Try to examine your breasts monthly, at around the same time each month. Some people prefer to perform self-exams in the shower, as it’s sometimes easier to feel for any changes in the breast tissue when the skin is wet.
Differentiating Breast Cysts and Tumors
As previously mentioned, breast cysts are round or oval-shaped sacs that form when there’s a buildup of fluid in your breasts. Though their exact cause is unclear, breast cysts are fairly common, particularly in people assigned female at birth who are in their 40s and onwards. They vary widely in size, from being fairly large (macrocysts) to so tiny they’re impossible to detect without breast imaging (microcysts). They’ll usually feel like soft, smooth masses under your skin that you can move easily with your fingers. While cysts may sometimes be painful or tender to touch, most are benign.

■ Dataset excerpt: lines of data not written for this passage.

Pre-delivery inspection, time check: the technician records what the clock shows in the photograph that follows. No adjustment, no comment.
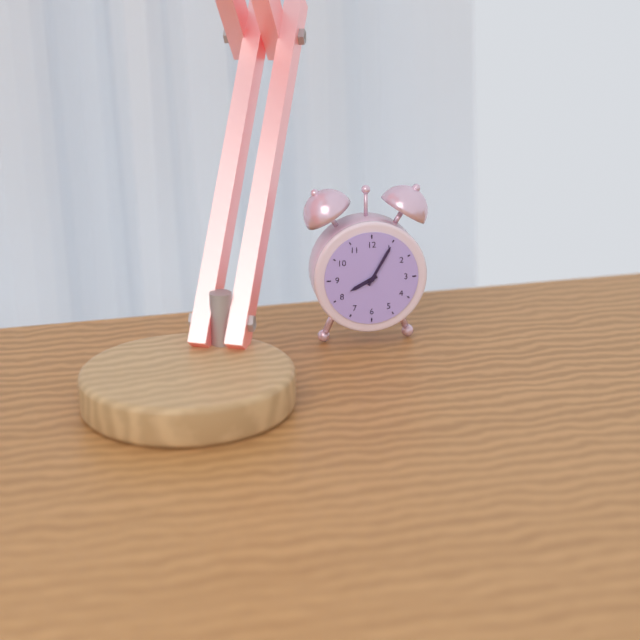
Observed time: 8:05
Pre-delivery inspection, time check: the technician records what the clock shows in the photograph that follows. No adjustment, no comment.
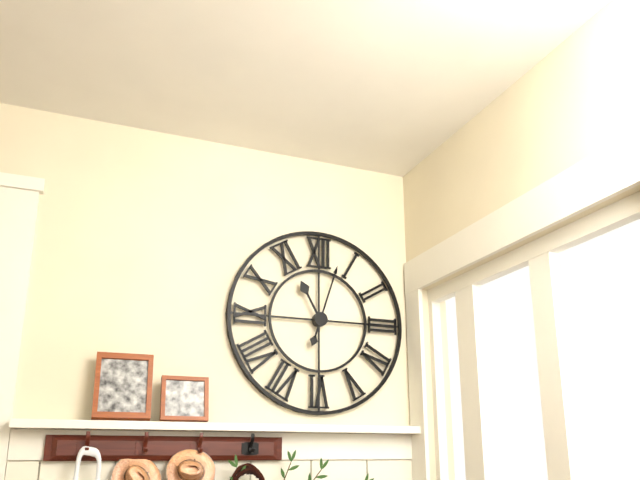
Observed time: 11:03
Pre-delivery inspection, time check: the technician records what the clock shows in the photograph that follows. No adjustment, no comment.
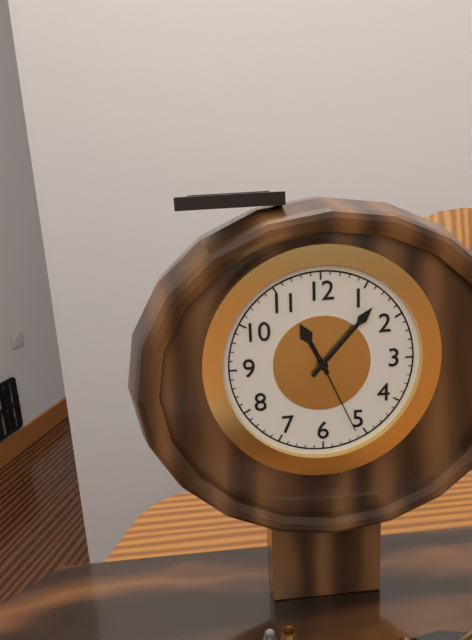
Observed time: 11:07:26
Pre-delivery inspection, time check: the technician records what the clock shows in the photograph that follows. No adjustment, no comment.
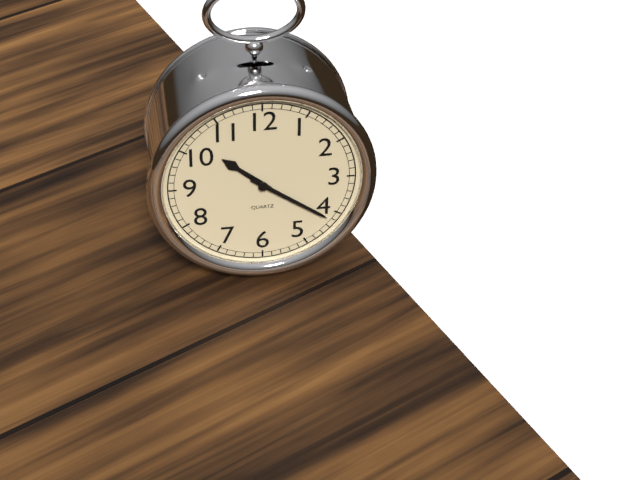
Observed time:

A tumour of the breast is a solid mass made up of abnormal cells. Tumours can be benign, which means that these abnormal cells will grow but not spread to other parts of your body. On the other hand, cancerous tumours can spread, form new tumours, and thus damage healthy tissue and organs. A tumour will usually be a hard lump that doesn’t move easily when you touch it and doesn’t change throughout your menstrual cycle. Significant changes to the size or shape of your breasts or nipples may also indicate the presence of a tumour.
Though there are often telltale signs that will help you tell a breast cyst from a tumour, the differences can be difficult to perceive in some cases. There will also always be exceptions to these common norms, as all bodies are different.
When to See Your Doctor about Breast Changes
Early-stage breast cancer often doesn’t cause symptoms and needs to be detected through an ultrasound or other breast imaging procedure. Some warning signs to look out for, however, include the following:
- A hard, unmoving lump in the breast
- Swelling, soreness, or redness
- Changes to the skin of the breast, such as thickening, dimpling, or flaking
- Nipple discharge or inversion, which refers to the nipple being sunken into the breast rather than pointing outwards
- Swelling in the lymph nodes around the collarbone or under the arm
While these changes are not guaranteed signs of breast cancer, they do warrant calling your doctor and scheduling a breast screening. As breast cancer is easiest to treat when caught early, it will benefit you to get the necessary tests as soon as possible.
At the end of the day, you can’t substitute routine breast self-exams for regular medical checkups and breast cancer screenings. However, many doctors still recommend familiarising yourself with the normal look and feel of your breasts through breast self-exams. This will make it easier for you to notice any changes or abnormalities that may require a professional diagnosis.